(Stored dataset entries)
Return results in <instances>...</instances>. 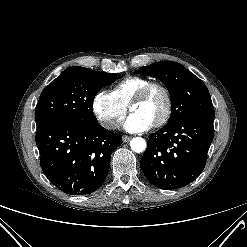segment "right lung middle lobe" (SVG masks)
Listing matches in <instances>:
<instances>
[{"mask_svg":"<svg viewBox=\"0 0 247 247\" xmlns=\"http://www.w3.org/2000/svg\"><path fill=\"white\" fill-rule=\"evenodd\" d=\"M116 79L114 73L80 66L67 68L42 91L35 110L36 126L57 120L96 121L94 98Z\"/></svg>","mask_w":247,"mask_h":247,"instance_id":"obj_1","label":"right lung middle lobe"}]
</instances>
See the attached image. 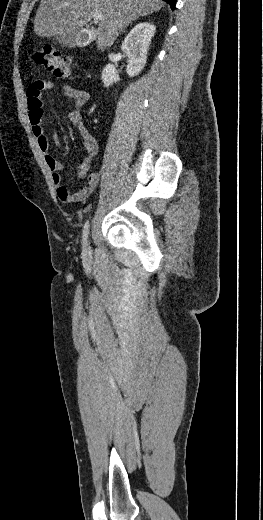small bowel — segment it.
<instances>
[{
    "mask_svg": "<svg viewBox=\"0 0 263 520\" xmlns=\"http://www.w3.org/2000/svg\"><path fill=\"white\" fill-rule=\"evenodd\" d=\"M54 87L55 84L47 80H35L28 86L26 96L29 121L39 149L44 154L45 164L51 172L59 199L65 203L82 202L92 195L99 183V174L97 172L89 173L92 159L98 152V142L84 125L79 111V108L83 107L89 101L90 95L87 91L77 89L70 85H61L59 87L61 93L72 100L76 107L75 110L69 113V121L79 130L84 147L88 153V156L77 167V174L79 178L86 179V185L78 191L73 192L67 186L63 185L62 176L60 174L63 167L62 163L49 154V140L43 129L44 110L42 94L44 91ZM54 139L57 140L56 135H54Z\"/></svg>",
    "mask_w": 263,
    "mask_h": 520,
    "instance_id": "obj_1",
    "label": "small bowel"
}]
</instances>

> _DIRECTIONS FOR THIS TASK_:
Count the lines in the entries above that contain the string "label", where case counts, and reply with the number alone.

> _EXERCISE RESPONSE_:
2